- Theatrical release poster
- Directed by: Lesley Selander
- Screenplay by: Theodore St. John
- Story by: Frederick Stephani
- Produced by: Joseph N. Ermolieff
- Starring: Yvonne De Carlo Carlos Thompson Raymond Burr Leif Erickson Anthony Caruso John Dehner Robert Boon Henry Corden
- Cinematography: John F. Seitz
- Music by: Michel Michelet
- Production companies: ERCO Productions Edward L. Alperson Productions
- Distributed by: United Artists
- Release date: July 15, 1953;
- Running time: 78 minutes
- Country: United States
- Language: English

= Fort Algiers =

1953 film by Lesley Selander

Fort Algiers is a 1953 American adventure film directed by Lesley Selander and written by Theodore St John. The film reused action sequences from Outpost in Morocco (1949) and starred Yvonne De Carlo, Carlos Thompson, Raymond Burr, Leif Erickson, Anthony Caruso, John Dehner, Robert Boon and Henry Corden. The film was released on July 15, 1953, by United Artists.

==Plot==
A female secret agent is sent to French North Africa posing as a night club singer to investigate the massacre of a French Foreign Legion outpost. She discovers a treacherous leader planning an attack on strategic oil fields.

==Cast==

- Yvonne De Carlo as Yvette
- Carlos Thompson as Jeff
- Raymond Burr as Amir
- Leif Erickson as Kalmani
- Anthony Caruso as Chavez
- John Dehner as Major Colle
- Robert Boon as Mueller
- Henry Corden as Yessouf
- Joe Kirk as Luigi
- Lewis Martin as Colonel Lasalle
- Leonard Penn as Lt. Picard
- William Phipps as Lt.
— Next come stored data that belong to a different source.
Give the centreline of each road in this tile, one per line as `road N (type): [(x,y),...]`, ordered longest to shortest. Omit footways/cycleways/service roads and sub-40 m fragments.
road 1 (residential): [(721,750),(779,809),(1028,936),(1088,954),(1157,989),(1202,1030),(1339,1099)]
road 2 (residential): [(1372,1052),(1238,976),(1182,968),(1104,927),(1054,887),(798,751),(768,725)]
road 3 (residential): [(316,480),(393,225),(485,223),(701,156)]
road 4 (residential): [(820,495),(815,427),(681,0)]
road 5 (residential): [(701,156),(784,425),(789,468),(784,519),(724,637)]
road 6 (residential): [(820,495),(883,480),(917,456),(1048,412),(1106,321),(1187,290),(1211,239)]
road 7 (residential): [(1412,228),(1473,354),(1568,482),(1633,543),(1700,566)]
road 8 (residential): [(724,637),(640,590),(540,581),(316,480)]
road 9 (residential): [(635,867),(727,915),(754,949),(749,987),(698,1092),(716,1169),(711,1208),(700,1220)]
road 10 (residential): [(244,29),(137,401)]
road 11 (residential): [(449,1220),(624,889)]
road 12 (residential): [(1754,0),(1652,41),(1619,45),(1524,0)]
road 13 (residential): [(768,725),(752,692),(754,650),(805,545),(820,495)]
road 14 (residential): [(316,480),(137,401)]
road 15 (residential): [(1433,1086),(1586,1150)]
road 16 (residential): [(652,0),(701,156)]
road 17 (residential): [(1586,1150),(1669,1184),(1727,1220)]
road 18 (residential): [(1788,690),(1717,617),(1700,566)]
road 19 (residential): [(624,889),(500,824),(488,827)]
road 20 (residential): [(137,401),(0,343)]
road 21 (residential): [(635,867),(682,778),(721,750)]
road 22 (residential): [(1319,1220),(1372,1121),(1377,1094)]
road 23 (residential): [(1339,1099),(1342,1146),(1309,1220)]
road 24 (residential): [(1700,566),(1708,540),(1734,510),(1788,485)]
Gerrier
- Michael Couzzi as Richetti
- Charles Evans as General Rousseau
- Sandra Bettin as Sandra
- Robert Warwick as Haroon
- Lee Miller as Yvette's Murdered Brother

==Production==
In 1952 Yvonne De Carlo announced she and her agent Paul Kohner would form their own production company, Vancouver Productions. They said their first film would be an adventure story which would co star Carlos Thompson, an actor de Carlo met on the set of a movie in South America and recommended him for the male lead.

In November 1952 it was announced the film would be called Fort Courageous and would be made by Atlantic Productions, the company of Joseph Armolieff. It was based on a story by Frederick Stephani and screenplay by Theodore St John. Filming started 15 December 1952. De Carlo said she had her own money in the film.